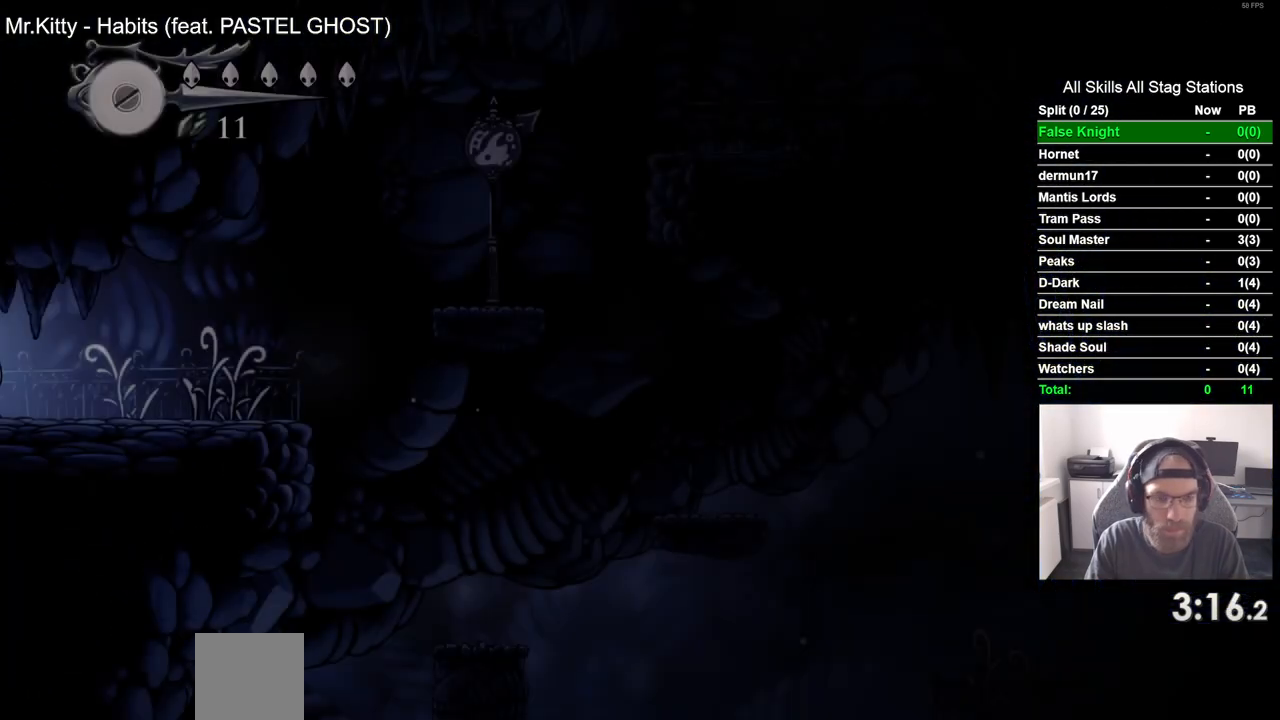
{"buttons": ["DPAD_RIGHT"], "left_stick": "center", "right_stick": "center", "events": []}
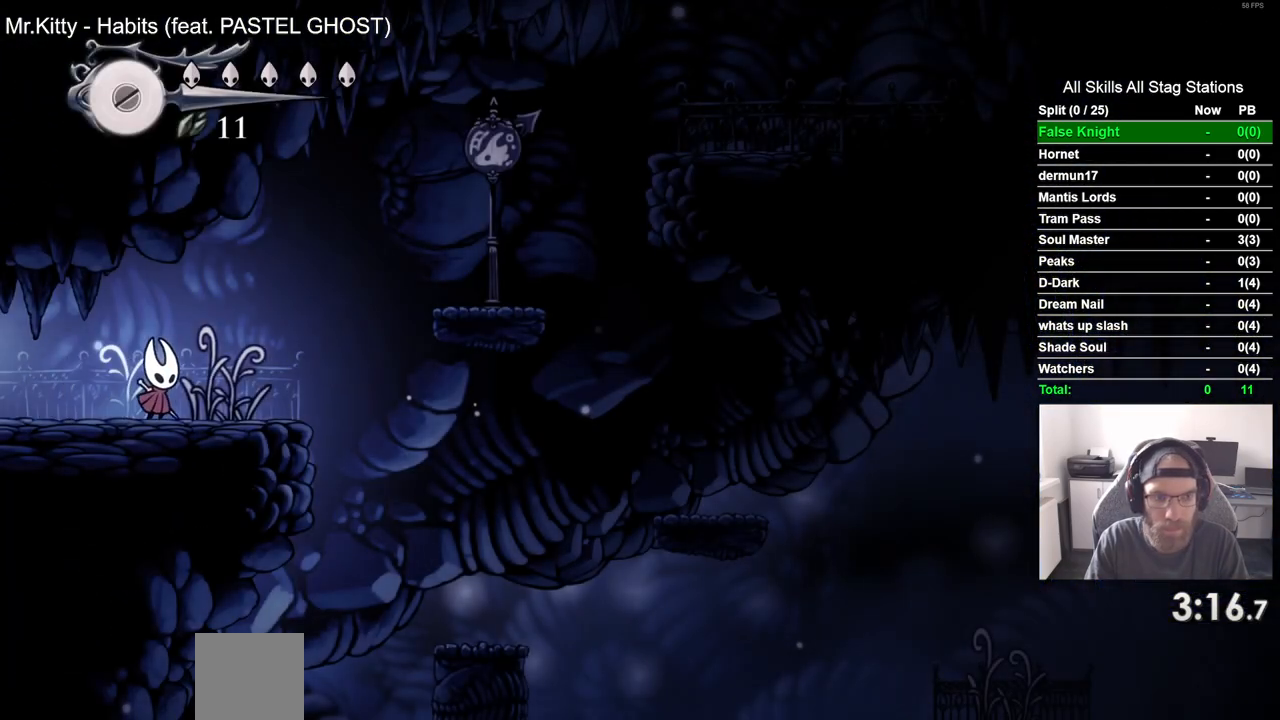
{"buttons": ["CROSS", "DPAD_RIGHT"], "left_stick": "center", "right_stick": "center", "events": [[133, "CROSS", "down"]]}
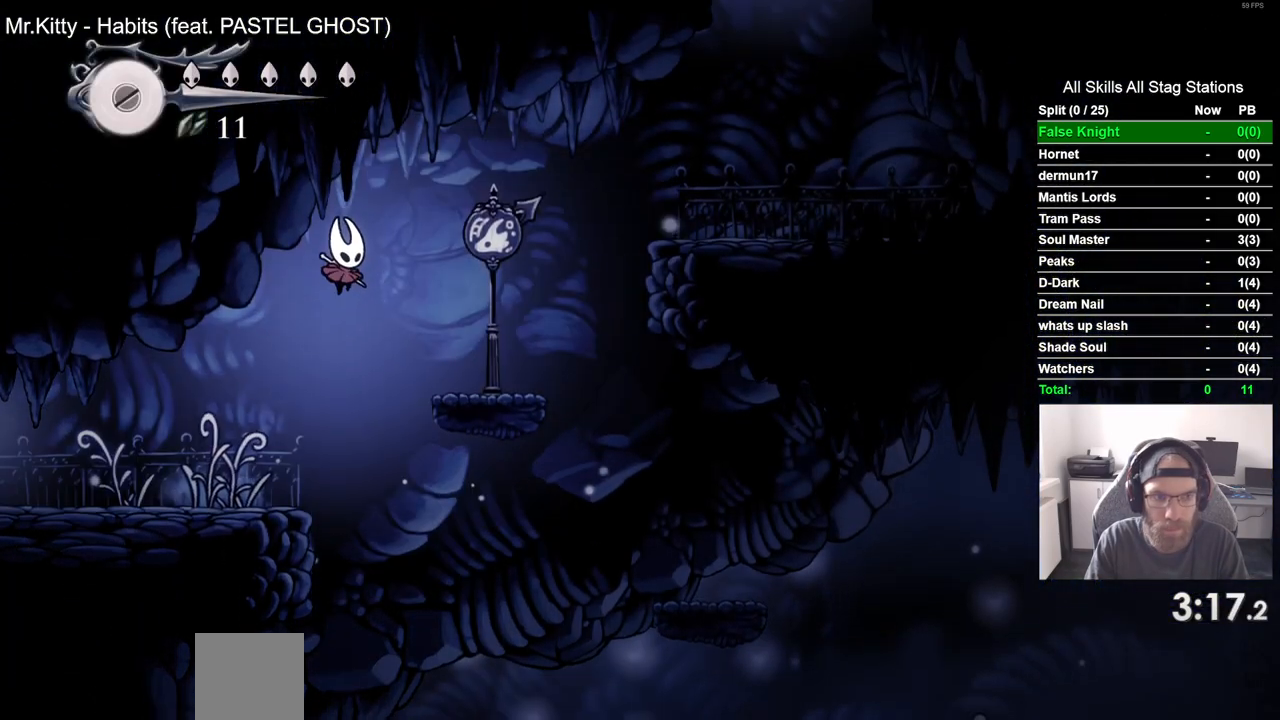
{"buttons": ["CROSS", "DPAD_RIGHT"], "left_stick": "center", "right_stick": "center", "events": [[117, "CROSS", "up"], [500, "CROSS", "down"]]}
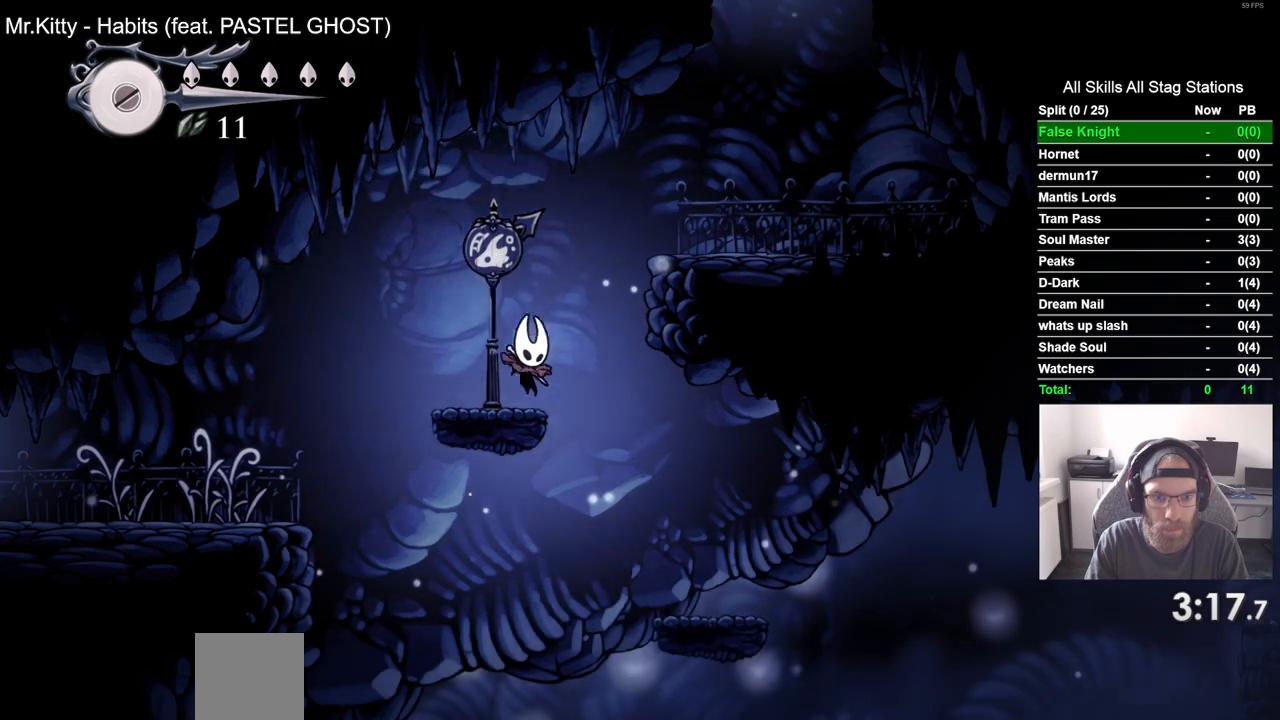
{"buttons": ["DPAD_RIGHT"], "left_stick": "center", "right_stick": "center", "events": [[500, "CROSS", "up"]]}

__AIM OF THE EXERCISE__
Give the data again word for word, without images.

__SOLUTION BELOW__
{"buttons": ["DPAD_RIGHT"], "left_stick": "center", "right_stick": "center", "events": []}
{"buttons": ["CROSS", "DPAD_RIGHT"], "left_stick": "center", "right_stick": "center", "events": [[133, "CROSS", "down"]]}
{"buttons": ["CROSS", "DPAD_RIGHT"], "left_stick": "center", "right_stick": "center", "events": [[117, "CROSS", "up"], [500, "CROSS", "down"]]}
{"buttons": ["DPAD_RIGHT"], "left_stick": "center", "right_stick": "center", "events": [[500, "CROSS", "up"]]}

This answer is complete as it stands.